Improving the harmonisation of the International Normalized Ratio (INR): time to think outside the box?

The prothrombin time (PT) assay is the most often requested coagulation test and used primarily for monitoring Vitamin K antagonist therapy, where results may be expressed as an International Normalised Ratio (INR). The INR is the patient's PT 'mathematically adjusted' or 'standardised' to take into account the specific test system used (i.e., comprising the test reagent/instrument combination). This standardisation or 'adjustment' is achieved by applying two 'correction factors', respectively defined by the 'International Sensitivity Index' (ISI) and the 'mean normal prothrombin time' (MNPT), according to the formula: INR=[patient PT/MNPT](ISI). While some manufacturers provide assigned ISI values for specific PT reagents and instrumentation, the vast number of possible reagent/instrument combinations usually precludes this in most situations. Even when an ISI is provided by the manufacturer, laboratories need to check or validate the assigned value. When a manufacturer does not provide an ISI, the laboratory needs to define its own (local ISI) value. The MNPT usually has to be locally defined, based on the population being tested. Current recommendations for defining ISI values include the classical, but prohibitively complex, World Health Organization (WHO) recommended procedure, and more recently the use of commercial reference-plasma calibration sets. The MNPT can also be defined using the WHO recommended procedure or with calibration sets. However, there is limited information to validate the performance of these in laboratory practice, and there are several unrecognised problems that limit the validity and utility of the ISI and MNPT values that are determined. Thus, it is perhaps time to start thinking outside the box, and to utilise additional methods for determining and/or validating ISI and MNPT values. This may include the use of regression analysis to assess ongoing peer-related performance in external quality assurance programmes, and to compare the behaviour of proposed replacement reagents with that of existing reagents. Such strategies have proven of considerable benefit to local laboratory practice, and should therefore enable other laboratories to optimise their practice in order to provide INRs that better reflect a patient's anticoagulant status, and thus assist in their clinical therapeutic management.

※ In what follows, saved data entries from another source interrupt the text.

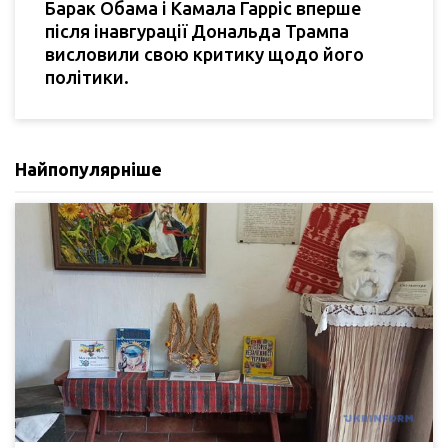
Барак Обама і Камала Гарріс вперше
після інавгурації Дональда Трампа
висловили свою критику щодо його
політики.
Найпопулярніше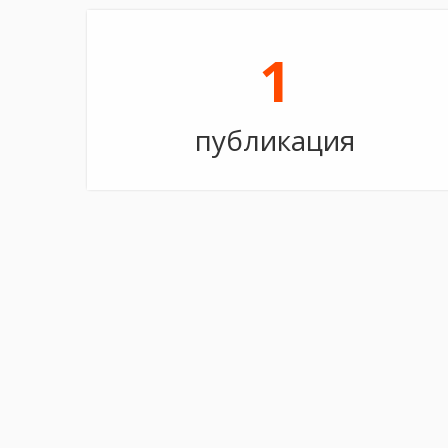
1
публикация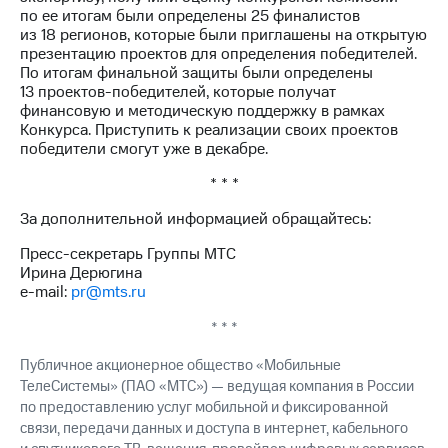
выкупа
по ее итогам были определены 25 финалистов
акций
из 18 регионов, которые были приглашены на открытую
Дивиденды
презентацию проектов для определения победителей.
Рынок
По итогам финальной защиты были определены
облигаций
13 проектов-победителей, которые получат
финансовую и методическую поддержку в рамках
Описание
Конкурса. Приступить к реализации своих проектов
Еврооблигации-2023
победители смогут уже в декабре.
Уведомление
о
* * *
погашении
За дополнительной информацией обращайтесь:
именных
облигаций
Пресс-секретарь Группы МТС
Другое
Ирина Дерюгина
e-mail:
pr@mts.ru
Регистратор
Реквизиты
* * *
Контакты
йчивое развитие
Публичное акционерное общество «Мобильные
и деловая этика
ТелеСистемы» (ПАО «МТС») — ведущая компания в России
На главную
по предоставлению услуг мобильной и фиксированной
связи, передачи данных и доступа в интернет, кабельного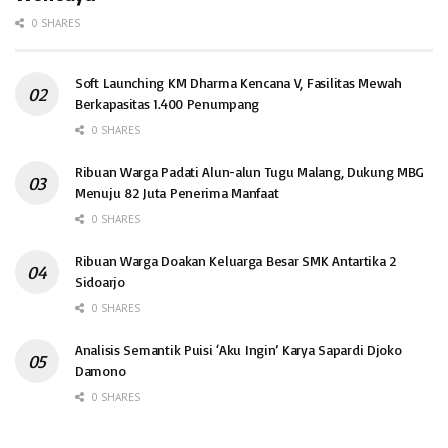
0 SHARES
Soft Launching KM Dharma Kencana V, Fasilitas Mewah
Berkapasitas 1.400 Penumpang
0 SHARES
Ribuan Warga Padati Alun-alun Tugu Malang, Dukung MBG
Menuju 82 Juta Penerima Manfaat
0 SHARES
Ribuan Warga Doakan Keluarga Besar SMK Antartika 2
Sidoarjo
0 SHARES
Analisis Semantik Puisi ‘Aku Ingin’ Karya Sapardi Djoko
Damono
0 SHARES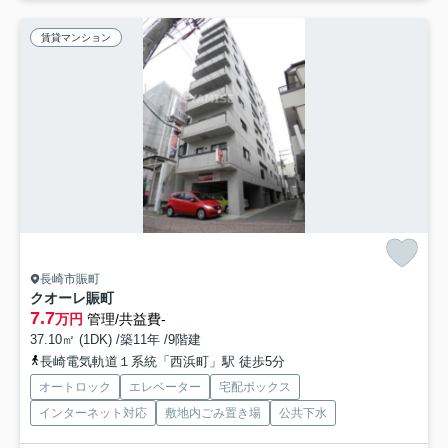
賃貸マンション
長崎市賑町
クオーレ賑町
7.7
万円
管理/共益費-
37.10㎡ (1DK) /築11年 /9階建
長崎電気軌道１系統「西浜町」駅 徒歩5分
オートロック
エレベーター
宅配ボックス
インターネット対応
敷地内ごみ置き場
公共下水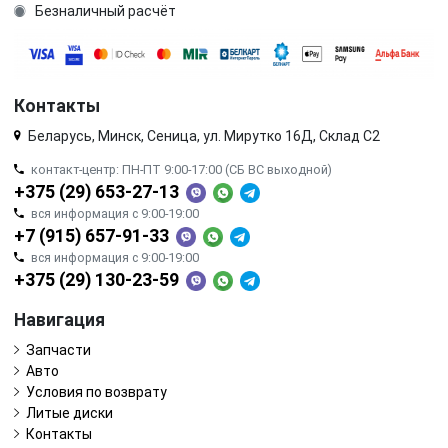
Безналичный расчёт
Контакты
Беларусь, Минск, Сеница, ул. Мирутко 16Д, Склад С2
контакт-центр: ПН-ПТ 9:00-17:00 (СБ ВС выходной)
+375 (29) 653-27-13
вся информация с 9:00-19:00
+7 (915) 657-91-33
вся информация с 9:00-19:00
+375 (29) 130-23-59
Навигация
Запчасти
Авто
Условия по возврату
Литые диски
Контакты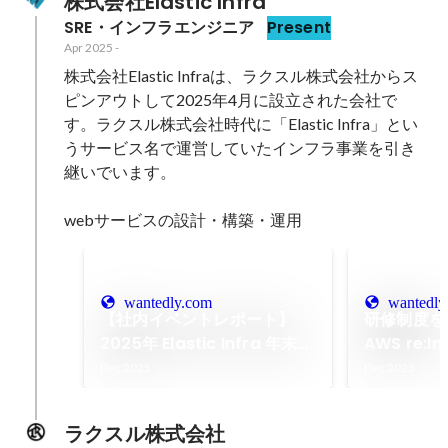
株式会社Elastic Infra
SRE・インフラエンジニア
Present
Apr 2025
-
株式会社Elastic Infraは、ラクスル株式会社からス
ピンアウトして2025年4月に設立された会社で
す。ラクスル株式会社時代に「Elastic Infra」とい
うサービス名で運営していたインフラ事業を引き
継いでいます。

webサービスの設計・構築・運用
wantedly.com
wantedly
【社内イベントレポート】
研修制度を
2025年 Elastic Infra 年末全
AWS re:In
社総会
ベガスに参
Dec 2025
Dec 2025
ラクスル株式会社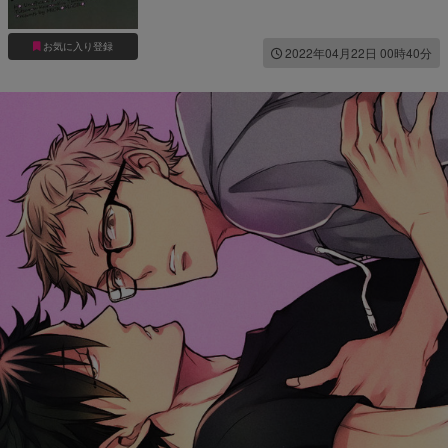
お気に入り登録
2022年04月22日 00時40分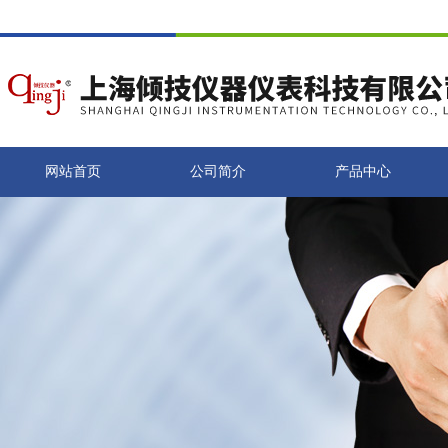
网站首页
公司简介
产品中心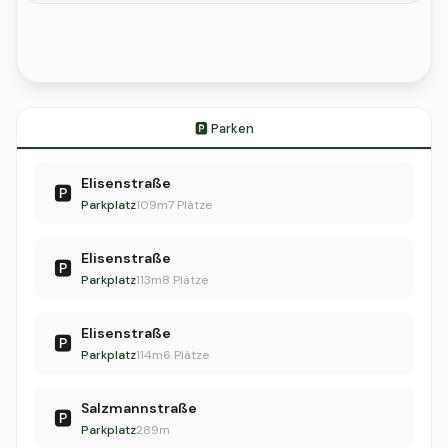
🅿️ Parken
Elisenstraße
🅿️
Parkplatz
109m
7 Plätze
Elisenstraße
🅿️
Parkplatz
113m
8 Plätze
Elisenstraße
🅿️
Parkplatz
114m
6 Plätze
Salzmannstraße
🅿️
Parkplatz
289m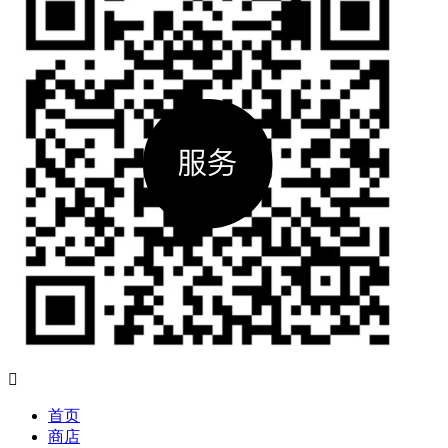

首页
商店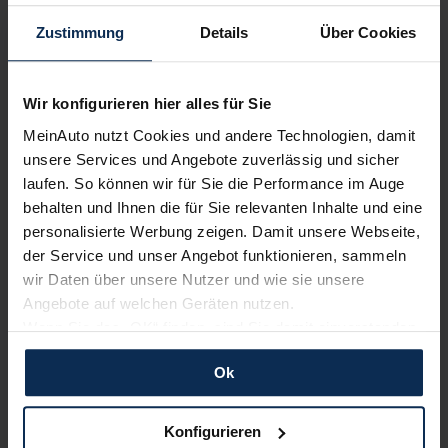
Sehen Sie sich unsere Bewertungen an:
Zustimmung
Details
Über Cookies
Wir konfigurieren hier alles für Sie
MeinAuto nutzt Cookies und andere Technologien, damit
unsere Services und Angebote zuverlässig und sicher
laufen. So können wir für Sie die Performance im Auge
Erfahren Sie mehr über das Urteil unserer Kunden
behalten und Ihnen die für Sie relevanten Inhalte und eine
personalisierte Werbung zeigen. Damit unsere Webseite,
der Service und unser Angebot funktionieren, sammeln
Testberichte
wir Daten über unsere Nutzer und wie sie unsere
Angebote auf welchen Geräten nutzen.
KI-generiert
Wenn Sie das „OK“ finden, sind Sie damit einverstanden
und erlauben uns Cookies für unseren Service zu
Ok
verwenden und diese Daten an Dritte weiterzugeben,
etwa an unsere Marketingpartner. Falls Sie dem nicht
zustimmen möchten, beschränken wir uns auf die
Konfigurieren
wesentlichen Cookies. Leider können wir unsere Inhalte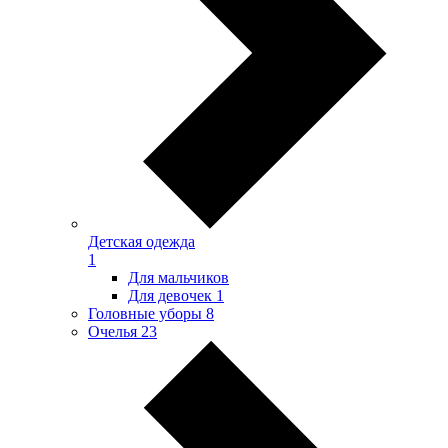
Детская одежда
1
Для мальчиков
Для девочек
1
Головные уборы
8
Очелья
23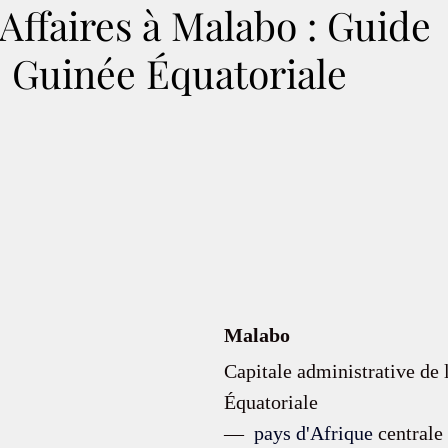
Affaires à Malabo : Guide
| Guinée Équatoriale
Malabo
Capitale administrative de 
Équatoriale
—  
pays d'Afrique
 centrale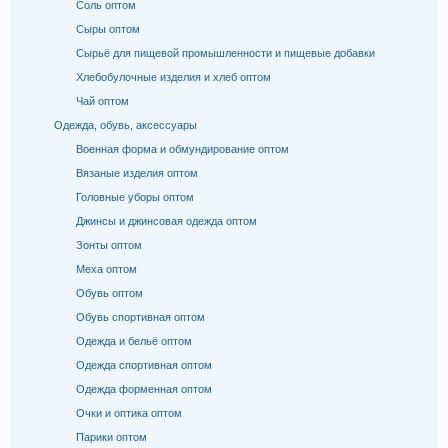
Соль оптом
Сыры оптом
Сырьё для пищевой промышленности и пищевые добавки
Хлебобулочные изделия и хлеб оптом
Чай оптом
Одежда, обувь, аксессуары
Военная форма и обмундирование оптом
Вязаные изделия оптом
Головные уборы оптом
Джинсы и джинсовая одежда оптом
Зонты оптом
Меха оптом
Обувь оптом
Обувь спортивная оптом
Одежда и бельё оптом
Одежда спортивная оптом
Одежда форменная оптом
Очки и оптика оптом
Парики оптом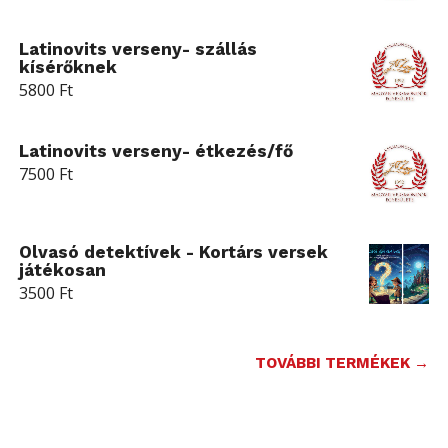
Latinovits verseny- szállás
kísérőknek
5800
Ft
Latinovits verseny- étkezés/fő
7500
Ft
Olvasó detektívek - Kortárs versek
játékosan
3500
Ft
TOVÁBBI TERMÉKEK →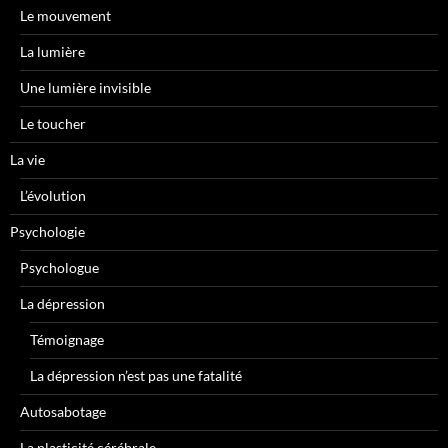
Le mouvement
La lumière
Une lumière invisible
Le toucher
La vie
L’évolution
Psychologie
Psychologue
La dépression
Témoignage
La dépression n’est pas une fatalité
Autosabotage
La plasticité cérébrale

Time to think outside the box? Prothrombin time, international normalised ratio, international sensitivity index, mean normal prothrombin time and measurement of uncertainty: a novel approach to standardisation.

BACKGROUND: The prothrombin time (PT) assay is the most clinically ordered coagulation test, and most often used for monitoring of vitamin K antagonist therapy (e.g., warfarin), where results are expressed as an international normalised ratio (INR). The INR is in essence the patient's PT 'mathematically adjusted' to a standardised value taking into account the peculiarities of the test system as defined by an ISI (international sensitivity index) and MNPT (mean normal prothrombin time). Although some manufacturers provide assigned ISI values for specific PT reagents and instrumentation, it is still recommended practice that laboratories check or validate these ISIs, as well as estimate the MNPT. Where an ISI is not provided by a manufacturer, the laboratory needs to estimate its own value. Current recommendations suggest the use of commercial reference-plasma calibration sets, but there is limited information on the performance of these in the field. RESULTS: We report a comparative study that assessed the utility of three such commercial calibration plasma sets, used as recommended, as well as alternate or supplementary procedures for estimation of ISI and MNPT. The latter included one novel approach using comparative data of 'existing' versus 'replacement' reagent, as well as assessment of external quality assurance data. Although MNPT value estimates were not grossly disparate, a wide variety of ISI values (e.g., 1.12-1.30 for our primary instrument) was obtained with the different plasma sets. CONCLUSION: Because of the above, further verification checks are required prior to acceptance of ISI and MNPT estimates generated from commercial plasma calibration sets. We also provide some recommendations regarding the process of standardisation of INR testing.